Your answer must be the line containing "Table 5. Efficacy" and each following line to the end of the listing below, copied exactly, with pictures removed and nothing added.

> Available data
▼

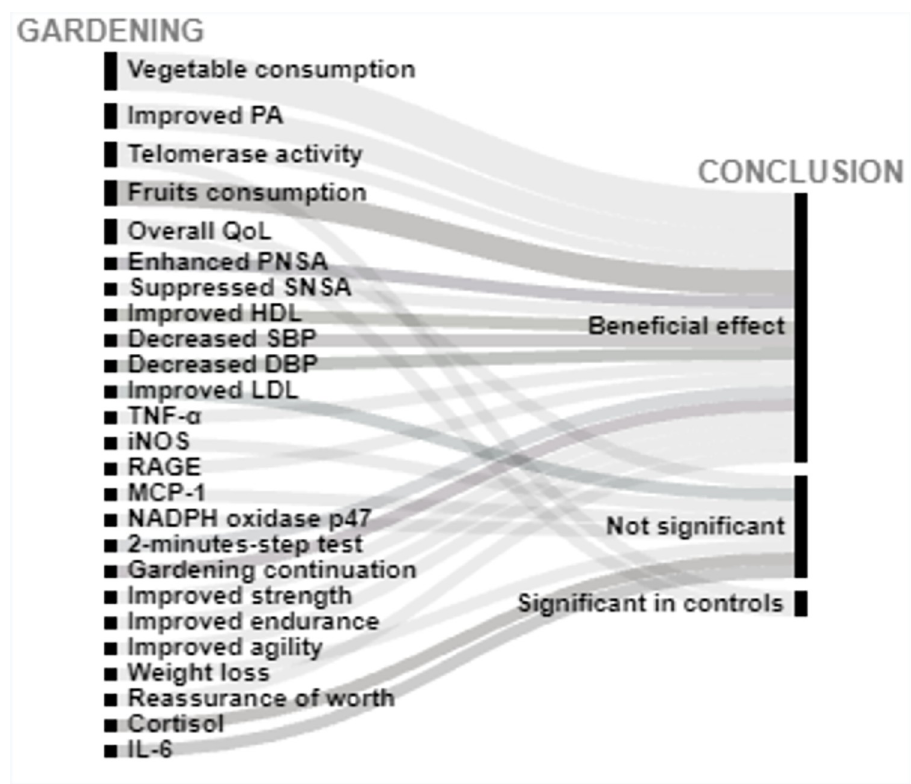
Fig 6. Vegetable gardening intervention effects on outcomes related to CV health and cancer: Trends of associations among all statistical tests conducted. The first column represents outcome measures while the second column represents summary conclusions in terms of protective effects (beneficial effect), no significant results (not significant) or control groups had better outcomes than experimental groups (significant in controls). Acronyms : PA 1 : Physical activity; QoL 2 : Quality of life; PNSA 3 : Parasympathetic Nervous System Activity; SNSA 4 : Sympathetic Nervous System Activity; SBP 5 : Systolic blood pressure; DBP 6 : Diastolic blood pressure; HDL 7 : High-density lipoprotein; LDL 8: Low-density lipoprotein; TNF- α 9 : Tumor necrosis factor alpha; RAGE 10 : Receptor for advanced glycation end products; iNOS 11 : Inducible nitric oxide synthase; MCP-1 12 : Monocyte chemoattractant protein-1, and IL-6 13 :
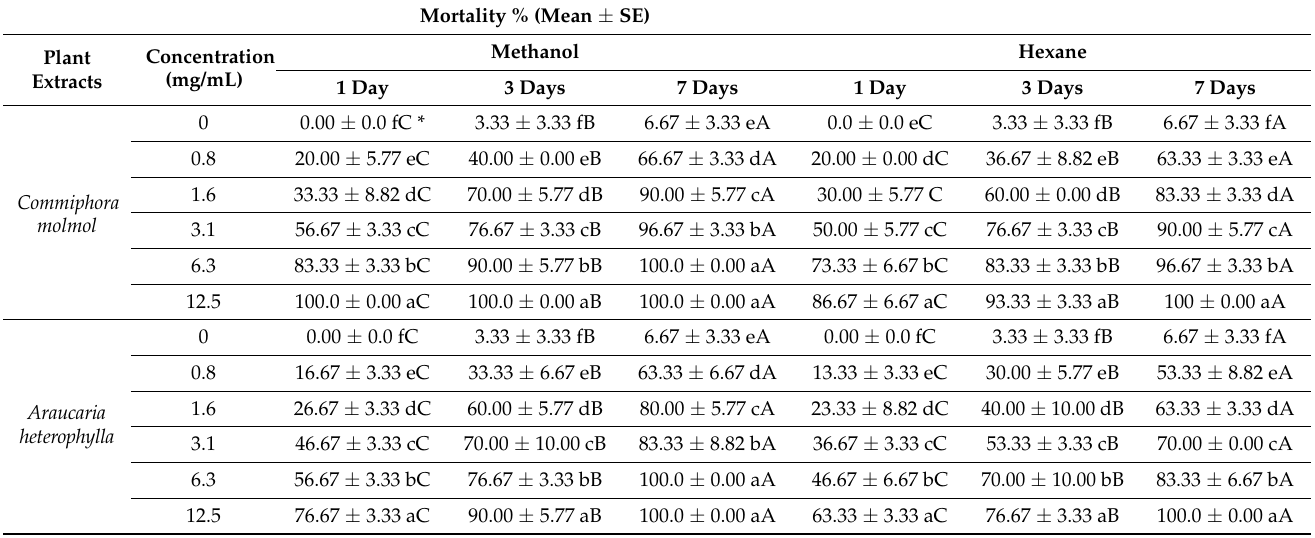
Table 5. Efficacy of the plant extracts of Commiphora molmol and Araucaria heterophylla on cattle lice, Haematopinus eurysternus .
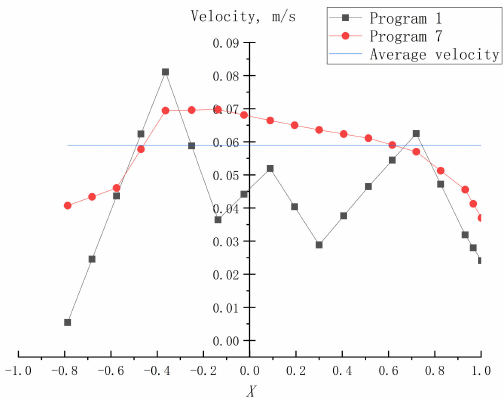
Figure 25. Plan 1 and 7 velocity at point b, section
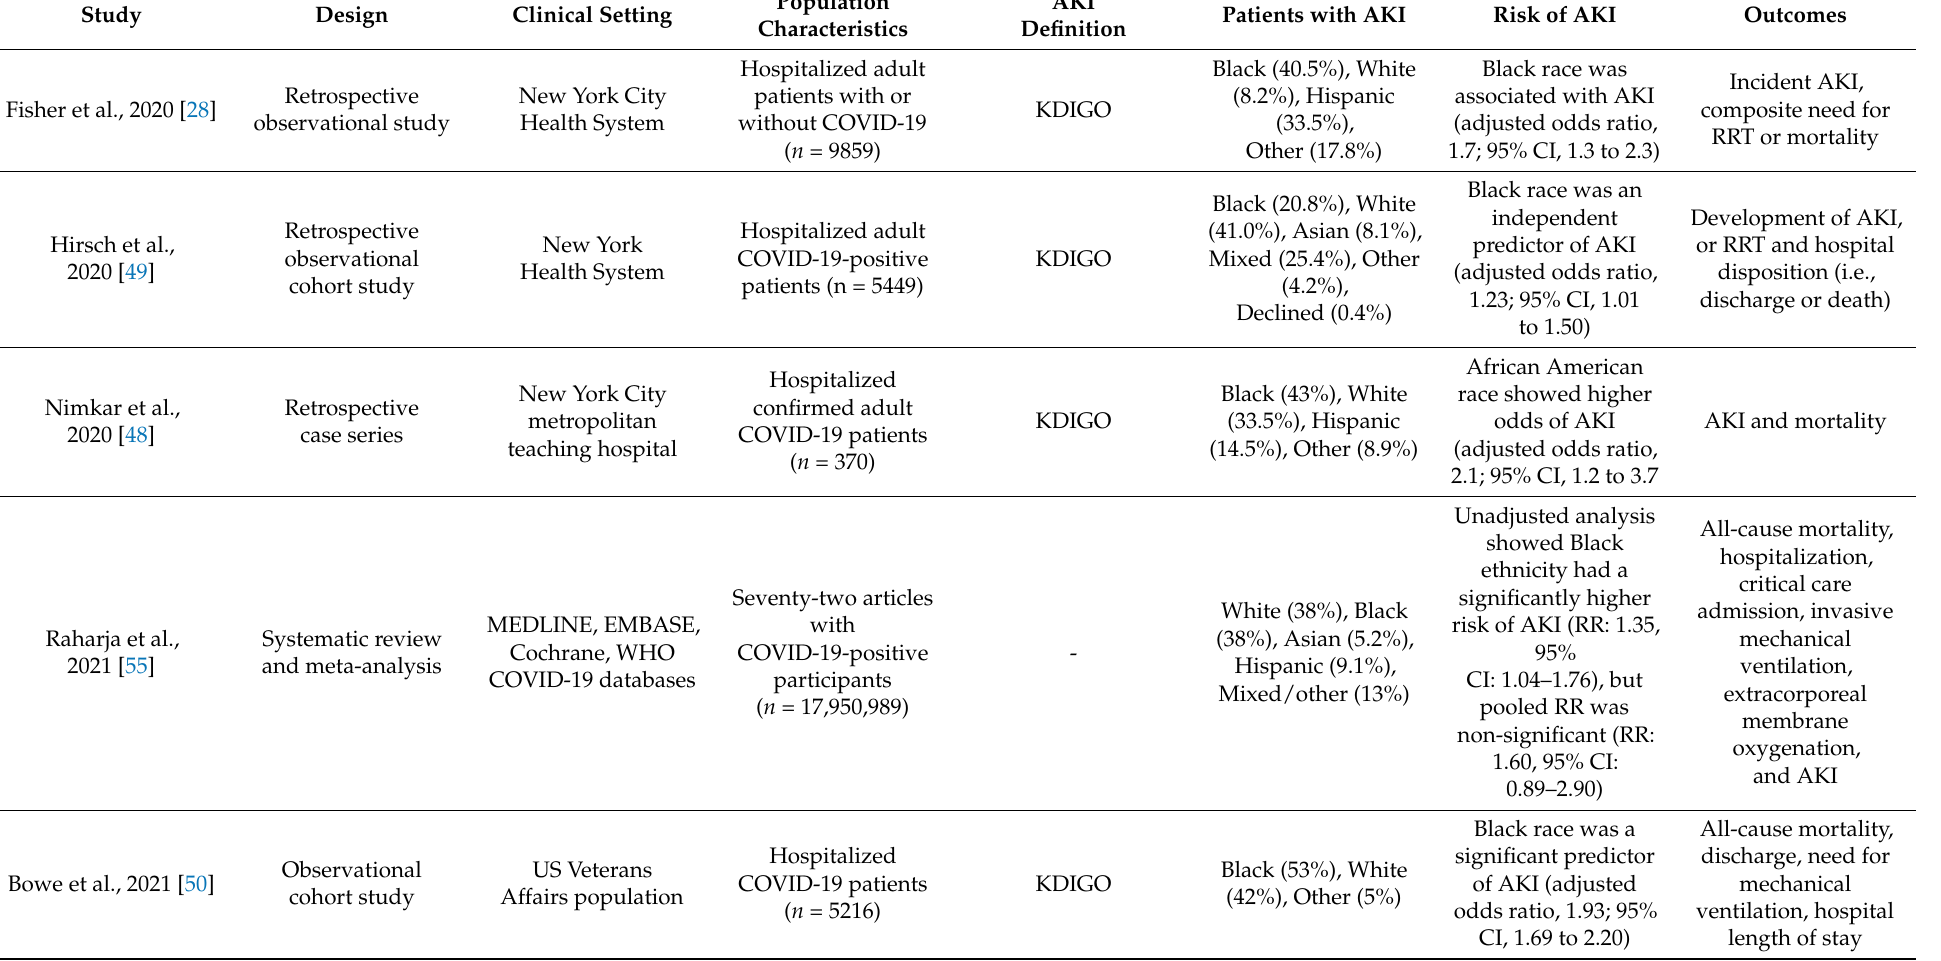
Table 2. Summary of studies showing association between race and COVID-19-induced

▲

> Solution to the exercise
Table 5. Efficacy of the plant extracts of Commiphora molmol and Araucaria heterophylla on cattle lice, Haematopinus eurysternus .
Figure 25. Plan 1 and 7 velocity at point b, section
Table 2. Summary of studies showing association between race and COVID-19-induced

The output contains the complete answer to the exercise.